Bürgerliche sehen keinen Handlungsbedarf

Für die Fraktionsspitzen von CVP, SVP und FDP besteht momentan «kein Handlungsbedarf», wie sich CVP-Fraktionschef Ludwig Peyer ausdrückt. Und sowohl der interimistische SVP-Fraktionschef Urs Dickerhof als auch FDP-Fraktionspräsident Andreas Moser betonen, die jetzige Verteilung sei korrekt. Moser: «Damit das politische Kräfteverhältnis nach effektiven Wähleranteilen abgebildet wird, ist eine Zuteilung der Sitze nach mathematischen Kriterien richtig.» Eine künstliche Korrektur der Mandate zu Gunsten der Verlierer sei falsch.

«Die Zuteilung der Sitze nach mathematischen Kriterien ist richtig.»

Andreas Moser, FDP-Fraktionschef


Ebenso falsch wäre es laut Urs Dickerhof, die aktuelle Zahl von 130 Kommissionssitzen zu erhöhen, um der GLP überall den Einsitz zu ermöglichen. «Das wäre teuer und ineffizient und ausserdem mit einem Milizparlament nicht zu vereinbaren, weil dann jeder Kantonsrat Mitglied in zwei Kommissionen sein müsste.»

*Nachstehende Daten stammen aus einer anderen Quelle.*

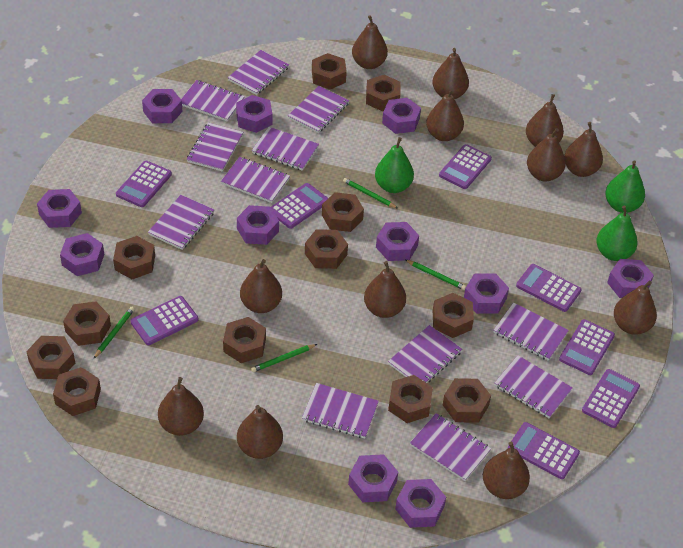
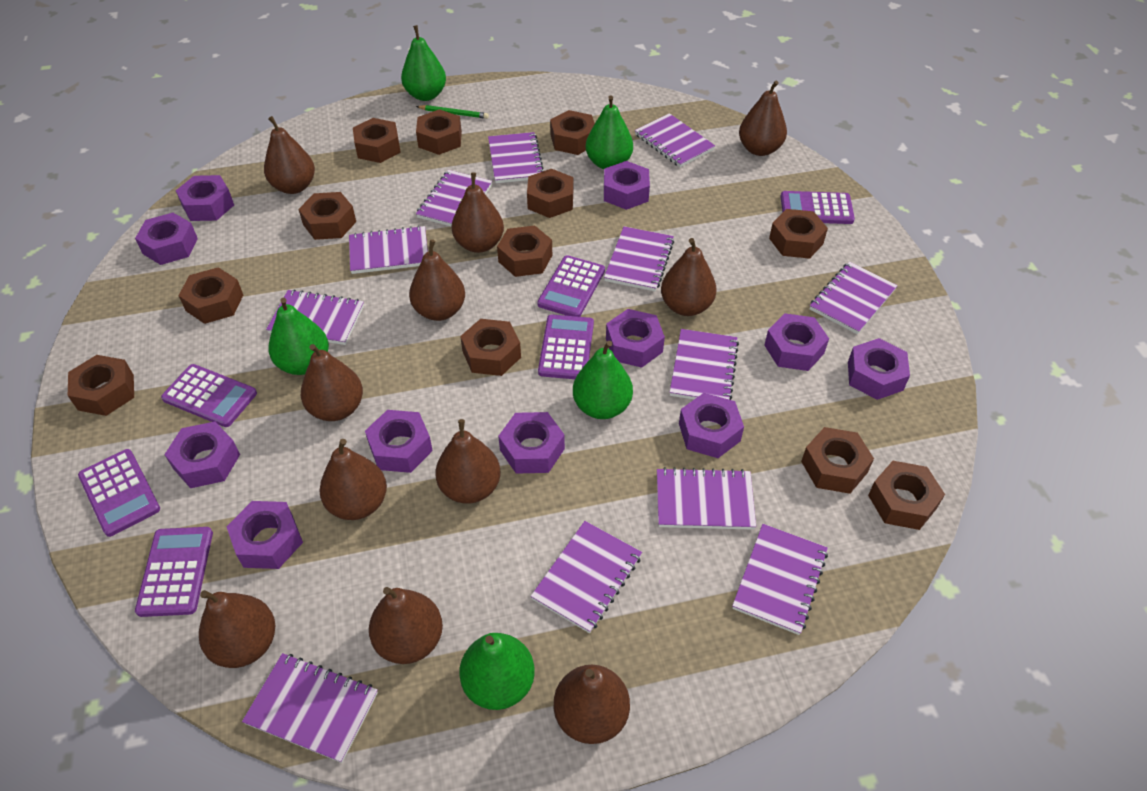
brown pear: [158,377,204,436] [237,405,283,459] [240,259,282,313] [352,15,388,69] [364,261,406,318] [426,88,464,141] [432,48,469,99] [483,442,530,499] [526,94,564,147] [527,128,566,182] [564,122,603,177] [614,281,657,335] = 12 -> [199,590,275,668] [264,116,315,194] [301,344,363,421] [319,439,387,520] [369,587,443,664] [409,239,465,321] [436,419,501,504] [452,172,504,253] [554,665,630,744] [661,238,717,316] [739,80,787,156] = 11
green pear: [375,137,414,193] [596,206,638,261] [605,160,645,213] = 3 -> [268,298,329,375] [401,25,446,101] [459,633,535,710] [573,341,633,419] [586,95,633,169] = 5
green pencil: [93,307,135,359] [251,344,317,372] [343,178,398,209] [406,260,466,290] = 4 -> [416,105,489,119] = 1
purple calculator: [116,161,172,207] [131,296,198,345] [271,183,328,229] [439,144,492,189] [508,422,580,479] [516,264,581,312] [559,319,615,375] [582,369,640,428] = 8 -> [78,449,160,537] [135,527,213,617] [161,364,257,427] [537,255,605,317] [538,315,594,379] [780,191,855,224] = 6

Darum können Kantonsräte mühsam sein

Nichts hält der Kantonsratspräsident von 2013 zudem vom Argument, durch den Ausschluss der «Kleinen« aus mehreren Kommissionen werde die Arbeit dieser Gremien in den Rat verlegt. «Das ist in den letzten dreieinhalb Jahren sehr selten vorgekommen», blickt Dickerhof zurück. Mühsamer seien jene Kolleginnen und Kollegen, die ihre in den Kommissionen unterlegenen Anträge der Publizität wegen im Rat nochmals stellen würden. Und dies habe nichts mit der Fraktionszugehörigkeit zu tun.

Folgt das Gros der 92 Kantonsräte aus den Reihen von CVP, SVP und FDP seinen Fraktionspräsidenten, wird die Motion von Michèle Graber scheitern. Die Folgen wären nicht gravierend, glaubt der Luzerner Politikwissenschaftler Olivier Dolder. «Die Politik würde sich nicht grundlegend ändern, wenn alle Parteien in allen Kommissionen vertreten wären». Auch sei es eine Illusion zu meinen, dass sich dadurch alle politischen Spannungen im Kanton lösen würden.